▼

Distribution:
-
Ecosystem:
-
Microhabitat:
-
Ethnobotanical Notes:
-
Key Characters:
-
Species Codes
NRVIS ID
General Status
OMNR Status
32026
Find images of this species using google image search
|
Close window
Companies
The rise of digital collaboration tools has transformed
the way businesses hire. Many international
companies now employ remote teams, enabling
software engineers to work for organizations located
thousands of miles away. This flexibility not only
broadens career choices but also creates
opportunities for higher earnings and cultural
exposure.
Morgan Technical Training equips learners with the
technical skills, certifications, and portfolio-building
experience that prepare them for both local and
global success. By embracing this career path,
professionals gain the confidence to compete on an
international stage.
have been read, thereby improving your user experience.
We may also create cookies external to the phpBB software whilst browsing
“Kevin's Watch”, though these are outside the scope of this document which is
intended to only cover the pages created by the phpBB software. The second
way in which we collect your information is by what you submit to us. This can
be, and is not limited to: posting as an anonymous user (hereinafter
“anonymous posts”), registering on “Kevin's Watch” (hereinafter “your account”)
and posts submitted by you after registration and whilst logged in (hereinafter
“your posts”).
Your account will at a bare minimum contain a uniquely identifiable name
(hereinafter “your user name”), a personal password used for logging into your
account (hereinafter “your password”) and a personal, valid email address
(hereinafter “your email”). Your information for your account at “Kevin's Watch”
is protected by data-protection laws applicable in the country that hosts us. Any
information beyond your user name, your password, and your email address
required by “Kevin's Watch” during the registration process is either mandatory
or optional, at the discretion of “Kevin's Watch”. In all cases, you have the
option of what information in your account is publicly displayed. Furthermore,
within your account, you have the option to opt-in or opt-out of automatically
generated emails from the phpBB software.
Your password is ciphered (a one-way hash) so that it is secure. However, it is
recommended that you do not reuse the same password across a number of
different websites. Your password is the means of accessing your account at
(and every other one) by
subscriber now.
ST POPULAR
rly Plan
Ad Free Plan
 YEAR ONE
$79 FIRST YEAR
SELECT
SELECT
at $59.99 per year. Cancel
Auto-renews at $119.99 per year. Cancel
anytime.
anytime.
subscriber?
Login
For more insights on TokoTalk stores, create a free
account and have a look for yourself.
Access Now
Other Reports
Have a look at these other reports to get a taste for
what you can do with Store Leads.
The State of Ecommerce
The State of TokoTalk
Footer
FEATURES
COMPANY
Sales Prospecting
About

▲

The answer should be an exact reproduction of all the entries.

▶ [YOUR SOLUTION]:
Distribution:
-
Ecosystem:
-
Microhabitat:
-
Ethnobotanical Notes:
-
Key Characters:
-
Species Codes
NRVIS ID
General Status
OMNR Status
32026
Find images of this species using google image search
|
Close window
Companies
The rise of digital collaboration tools has transformed
the way businesses hire. Many international
companies now employ remote teams, enabling
software engineers to work for organizations located
thousands of miles away. This flexibility not only
broadens career choices but also creates
opportunities for higher earnings and cultural
exposure.
Morgan Technical Training equips learners with the
technical skills, certifications, and portfolio-building
experience that prepare them for both local and
global success. By embracing this career path,
professionals gain the confidence to compete on an
international stage.
have been read, thereby improving your user experience.
We may also create cookies external to the phpBB software whilst browsing
“Kevin's Watch”, though these are outside the scope of this document which is
intended to only cover the pages created by the phpBB software. The second
way in which we collect your information is by what you submit to us. This can
be, and is not limited to: posting as an anonymous user (hereinafter
“anonymous posts”), registering on “Kevin's Watch” (hereinafter “your account”)
and posts submitted by you after registration and whilst logged in (hereinafter
“your posts”).
Your account will at a bare minimum contain a uniquely identifiable name
(hereinafter “your user name”), a personal password used for logging into your
account (hereinafter “your password”) and a personal, valid email address
(hereinafter “your email”). Your information for your account at “Kevin's Watch”
is protected by data-protection laws applicable in the country that hosts us. Any
information beyond your user name, your password, and your email address
required by “Kevin's Watch” during the registration process is either mandatory
or optional, at the discretion of “Kevin's Watch”. In all cases, you have the
option of what information in your account is publicly displayed. Furthermore,
within your account, you have the option to opt-in or opt-out of automatically
generated emails from the phpBB software.
Your password is ciphered (a one-way hash) so that it is secure. However, it is
recommended that you do not reuse the same password across a number of
different websites. Your password is the means of accessing your account at
(and every other one) by
subscriber now.
ST POPULAR
rly Plan
Ad Free Plan
 YEAR ONE
$79 FIRST YEAR
SELECT
SELECT
at $59.99 per year. Cancel
Auto-renews at $119.99 per year. Cancel
anytime.
anytime.
subscriber?
Login
For more insights on TokoTalk stores, create a free
account and have a look for yourself.
Access Now
Other Reports
Have a look at these other reports to get a taste for
what you can do with Store Leads.
The State of Ecommerce
The State of TokoTalk
Footer
FEATURES
COMPANY
Sales Prospecting
About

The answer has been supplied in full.